• Data for this task:
__________

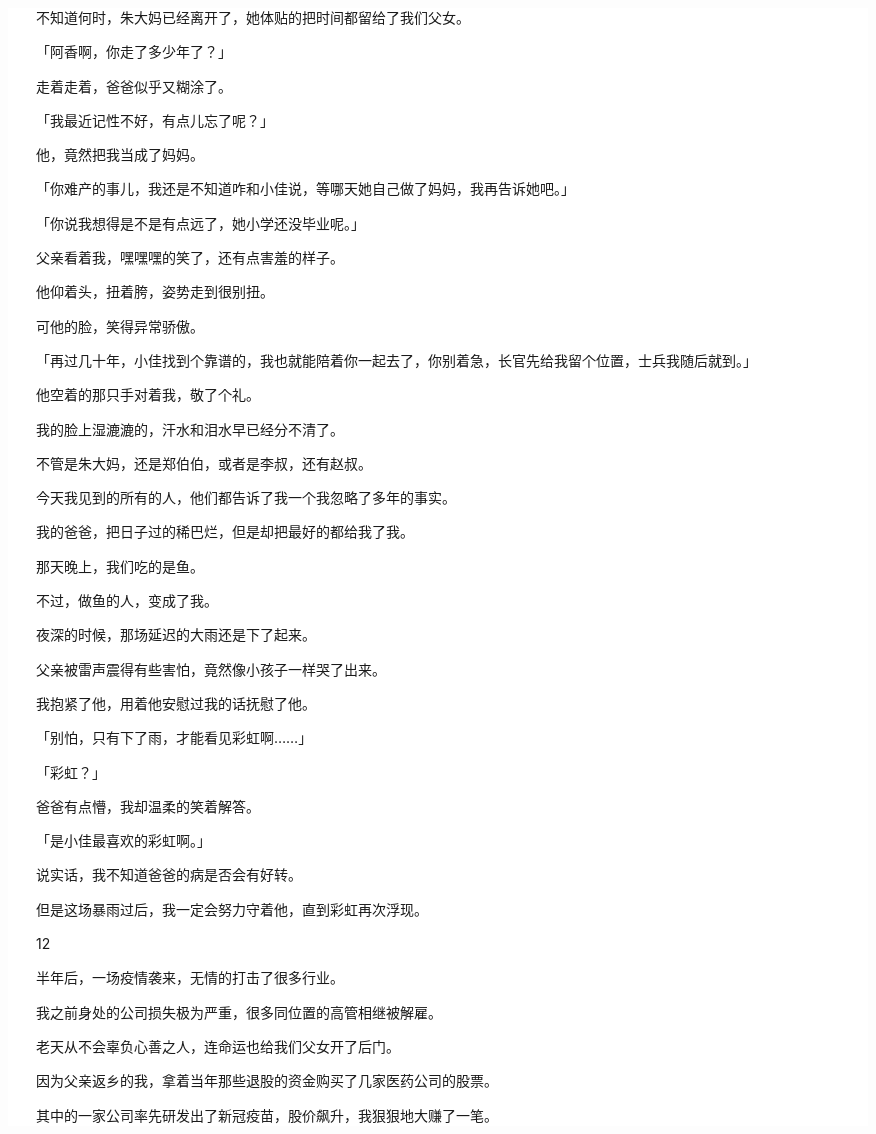 &emsp;&emsp;不知道何时，朱大妈已经离开了，她体贴的把时间都留给了我们父女。  
  
&emsp;&emsp;「阿香啊，你走了多少年了？」  
  
&emsp;&emsp;走着走着，爸爸似乎又糊涂了。  
  
&emsp;&emsp;「我最近记性不好，有点儿忘了呢？」  
  
&emsp;&emsp;他，竟然把我当成了妈妈。  
  
&emsp;&emsp;「你难产的事儿，我还是不知道咋和小佳说，等哪天她自己做了妈妈，我再告诉她吧。」  
  
&emsp;&emsp;「你说我想得是不是有点远了，她小学还没毕业呢。」  
  
&emsp;&emsp;父亲看着我，嘿嘿嘿的笑了，还有点害羞的样子。  
  
&emsp;&emsp;他仰着头，扭着胯，姿势走到很别扭。  
  
&emsp;&emsp;可他的脸，笑得异常骄傲。  
  
&emsp;&emsp;「再过几十年，小佳找到个靠谱的，我也就能陪着你一起去了，你别着急，长官先给我留个位置，士兵我随后就到。」  
  
&emsp;&emsp;他空着的那只手对着我，敬了个礼。  
  
&emsp;&emsp;我的脸上湿漉漉的，汗水和泪水早已经分不清了。  
  
&emsp;&emsp;不管是朱大妈，还是郑伯伯，或者是李叔，还有赵叔。  
  
&emsp;&emsp;今天我见到的所有的人，他们都告诉了我一个我忽略了多年的事实。  
  
&emsp;&emsp;我的爸爸，把日子过的稀巴烂，但是却把最好的都给我了我。  
  
&emsp;&emsp;那天晚上，我们吃的是鱼。  
  
&emsp;&emsp;不过，做鱼的人，变成了我。  
  
&emsp;&emsp;夜深的时候，那场延迟的大雨还是下了起来。  
  
&emsp;&emsp;父亲被雷声震得有些害怕，竟然像小孩子一样哭了出来。  
  
&emsp;&emsp;我抱紧了他，用着他安慰过我的话抚慰了他。  
  
&emsp;&emsp;「别怕，只有下了雨，才能看见彩虹啊……」  
  
&emsp;&emsp;「彩虹？」  
  
&emsp;&emsp;爸爸有点懵，我却温柔的笑着解答。  
  
&emsp;&emsp;「是小佳最喜欢的彩虹啊。」  
  
&emsp;&emsp;说实话，我不知道爸爸的病是否会有好转。  
  
&emsp;&emsp;但是这场暴雨过后，我一定会努力守着他，直到彩虹再次浮现。  
  
&emsp;&emsp;12  
  
&emsp;&emsp;半年后，一场疫情袭来，无情的打击了很多行业。  
  
&emsp;&emsp;我之前身处的公司损失极为严重，很多同位置的高管相继被解雇。  
  
&emsp;&emsp;老天从不会辜负心善之人，连命运也给我们父女开了后门。  
  
&emsp;&emsp;因为父亲返乡的我，拿着当年那些退股的资金购买了几家医药公司的股票。  
  
&emsp;&emsp;其中的一家公司率先研发出了新冠疫苗，股价飙升，我狠狠地大赚了一笔。  
  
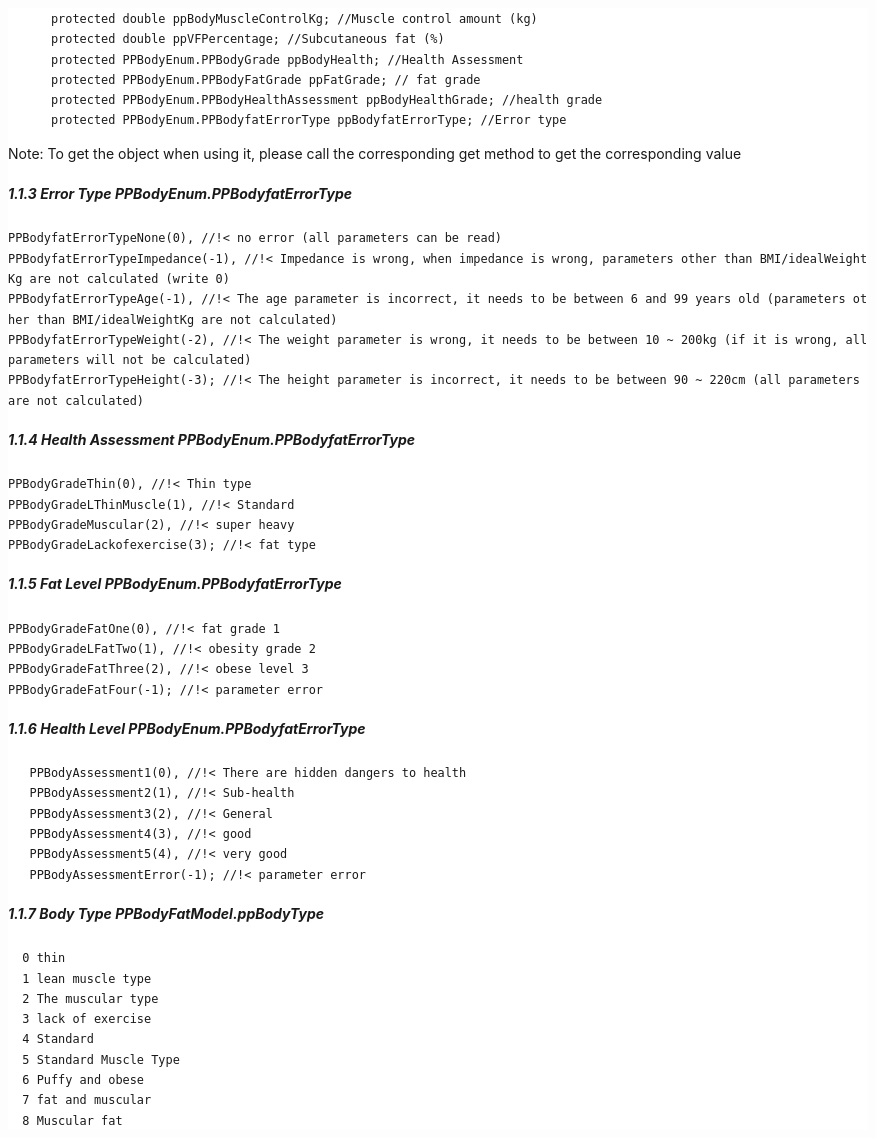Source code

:           protected double ppBodyMuscleControlKg; //Muscle control amount (kg)
          protected double ppVFPercentage; //Subcutaneous fat (%)
          protected PPBodyEnum.PPBodyGrade ppBodyHealth; //Health Assessment
          protected PPBodyEnum.PPBodyFatGrade ppFatGrade; // fat grade
          protected PPBodyEnum.PPBodyHealthAssessment ppBodyHealthGrade; //health grade
          protected PPBodyEnum.PPBodyfatErrorType ppBodyfatErrorType; //Error type
      
Note: To get the object when using it, please call the corresponding get method to get the corresponding value
      
##### 1.1.3 Error Type PPBodyEnum.PPBodyfatErrorType
      
    PPBodyfatErrorTypeNone(0), //!< no error (all parameters can be read)
    PPBodyfatErrorTypeImpedance(-1), //!< Impedance is wrong, when impedance is wrong, parameters other than BMI/idealWeightKg are not calculated (write 0)
    PPBodyfatErrorTypeAge(-1), //!< The age parameter is incorrect, it needs to be between 6 and 99 years old (parameters other than BMI/idealWeightKg are not calculated)
    PPBodyfatErrorTypeWeight(-2), //!< The weight parameter is wrong, it needs to be between 10 ~ 200kg (if it is wrong, all parameters will not be calculated)
    PPBodyfatErrorTypeHeight(-3); //!< The height parameter is incorrect, it needs to be between 90 ~ 220cm (all parameters are not calculated)

##### 1.1.4 Health Assessment PPBodyEnum.PPBodyfatErrorType

    PPBodyGradeThin(0), //!< Thin type
    PPBodyGradeLThinMuscle(1), //!< Standard
    PPBodyGradeMuscular(2), //!< super heavy
    PPBodyGradeLackofexercise(3); //!< fat type

##### 1.1.5 Fat Level PPBodyEnum.PPBodyfatErrorType

    PPBodyGradeFatOne(0), //!< fat grade 1
    PPBodyGradeLFatTwo(1), //!< obesity grade 2
    PPBodyGradeFatThree(2), //!< obese level 3
    PPBodyGradeFatFour(-1); //!< parameter error
                         
 ##### 1.1.6 Health Level PPBodyEnum.PPBodyfatErrorType
 
       PPBodyAssessment1(0), //!< There are hidden dangers to health
       PPBodyAssessment2(1), //!< Sub-health
       PPBodyAssessment3(2), //!< General
       PPBodyAssessment4(3), //!< good
       PPBodyAssessment5(4), //!< very good
       PPBodyAssessmentError(-1); //!< parameter error
 
 ##### 1.1.7 Body Type PPBodyFatModel.ppBodyType
 
      0 thin
      1 lean muscle type
      2 The muscular type
      3 lack of exercise
      4 Standard
      5 Standard Muscle Type
      6 Puffy and obese
      7 fat and muscular
      8 Muscular fat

__________

Reproduce every item above with "parameter error" swapped for "invalid parameter" wherever it occurs, keeping everything else unchanged and omitting the pictures.

 &emsp;&emsp;不知道何时，朱大妈已经离开了，她体贴的把时间都留给了我们父女。  
  
&emsp;&emsp;「阿香啊，你走了多少年了？」  
  
&emsp;&emsp;走着走着，爸爸似乎又糊涂了。  
  
&emsp;&emsp;「我最近记性不好，有点儿忘了呢？」  
  
&emsp;&emsp;他，竟然把我当成了妈妈。  
  
&emsp;&emsp;「你难产的事儿，我还是不知道咋和小佳说，等哪天她自己做了妈妈，我再告诉她吧。」  
  
&emsp;&emsp;「你说我想得是不是有点远了，她小学还没毕业呢。」  
  
&emsp;&emsp;父亲看着我，嘿嘿嘿的笑了，还有点害羞的样子。  
  
&emsp;&emsp;他仰着头，扭着胯，姿势走到很别扭。  
  
&emsp;&emsp;可他的脸，笑得异常骄傲。  
  
&emsp;&emsp;「再过几十年，小佳找到个靠谱的，我也就能陪着你一起去了，你别着急，长官先给我留个位置，士兵我随后就到。」  
  
&emsp;&emsp;他空着的那只手对着我，敬了个礼。  
  
&emsp;&emsp;我的脸上湿漉漉的，汗水和泪水早已经分不清了。  
  
&emsp;&emsp;不管是朱大妈，还是郑伯伯，或者是李叔，还有赵叔。  
  
&emsp;&emsp;今天我见到的所有的人，他们都告诉了我一个我忽略了多年的事实。  
  
&emsp;&emsp;我的爸爸，把日子过的稀巴烂，但是却把最好的都给我了我。  
  
&emsp;&emsp;那天晚上，我们吃的是鱼。  
  
&emsp;&emsp;不过，做鱼的人，变成了我。  
  
&emsp;&emsp;夜深的时候，那场延迟的大雨还是下了起来。  
  
&emsp;&emsp;父亲被雷声震得有些害怕，竟然像小孩子一样哭了出来。  
  
&emsp;&emsp;我抱紧了他，用着他安慰过我的话抚慰了他。  
  
&emsp;&emsp;「别怕，只有下了雨，才能看见彩虹啊……」  
  
&emsp;&emsp;「彩虹？」  
  
&emsp;&emsp;爸爸有点懵，我却温柔的笑着解答。  
  
&emsp;&emsp;「是小佳最喜欢的彩虹啊。」  
  
&emsp;&emsp;说实话，我不知道爸爸的病是否会有好转。  
  
&emsp;&emsp;但是这场暴雨过后，我一定会努力守着他，直到彩虹再次浮现。  
  
&emsp;&emsp;12  
  
&emsp;&emsp;半年后，一场疫情袭来，无情的打击了很多行业。  
  
&emsp;&emsp;我之前身处的公司损失极为严重，很多同位置的高管相继被解雇。  
  
&emsp;&emsp;老天从不会辜负心善之人，连命运也给我们父女开了后门。  
  
&emsp;&emsp;因为父亲返乡的我，拿着当年那些退股的资金购买了几家医药公司的股票。  
  
&emsp;&emsp;其中的一家公司率先研发出了新冠疫苗，股价飙升，我狠狠地大赚了一笔。  
  
Source code

:           protected double ppBodyMuscleControlKg; //Muscle control amount (kg)
          protected double ppVFPercentage; //Subcutaneous fat (%)
          protected PPBodyEnum.PPBodyGrade ppBodyHealth; //Health Assessment
          protected PPBodyEnum.PPBodyFatGrade ppFatGrade; // fat grade
          protected PPBodyEnum.PPBodyHealthAssessment ppBodyHealthGrade; //health grade
          protected PPBodyEnum.PPBodyfatErrorType ppBodyfatErrorType; //Error type
      
Note: To get the object when using it, please call the corresponding get method to get the corresponding value
      
##### 1.1.3 Error Type PPBodyEnum.PPBodyfatErrorType
      
    PPBodyfatErrorTypeNone(0), //!< no error (all parameters can be read)
    PPBodyfatErrorTypeImpedance(-1), //!< Impedance is wrong, when impedance is wrong, parameters other than BMI/idealWeightKg are not calculated (write 0)
    PPBodyfatErrorTypeAge(-1), //!< The age parameter is incorrect, it needs to be between 6 and 99 years old (parameters other than BMI/idealWeightKg are not calculated)
    PPBodyfatErrorTypeWeight(-2), //!< The weight parameter is wrong, it needs to be between 10 ~ 200kg (if it is wrong, all parameters will not be calculated)
    PPBodyfatErrorTypeHeight(-3); //!< The height parameter is incorrect, it needs to be between 90 ~ 220cm (all parameters are not calculated)

##### 1.1.4 Health Assessment PPBodyEnum.PPBodyfatErrorType

    PPBodyGradeThin(0), //!< Thin type
    PPBodyGradeLThinMuscle(1), //!< Standard
    PPBodyGradeMuscular(2), //!< super heavy
    PPBodyGradeLackofexercise(3); //!< fat type

##### 1.1.5 Fat Level PPBodyEnum.PPBodyfatErrorType

    PPBodyGradeFatOne(0), //!< fat grade 1
    PPBodyGradeLFatTwo(1), //!< obesity grade 2
    PPBodyGradeFatThree(2), //!< obese level 3
    PPBodyGradeFatFour(-1); //!< invalid parameter
                         
 ##### 1.1.6 Health Level PPBodyEnum.PPBodyfatErrorType
 
       PPBodyAssessment1(0), //!< There are hidden dangers to health
       PPBodyAssessment2(1), //!< Sub-health
       PPBodyAssessment3(2), //!< General
       PPBodyAssessment4(3), //!< good
       PPBodyAssessment5(4), //!< very good
       PPBodyAssessmentError(-1); //!< invalid parameter
 
 ##### 1.1.7 Body Type PPBodyFatModel.ppBodyType
 
      0 thin
      1 lean muscle type
      2 The muscular type
      3 lack of exercise
      4 Standard
      5 Standard Muscle Type
      6 Puffy and obese
      7 fat and muscular
      8 Muscular fat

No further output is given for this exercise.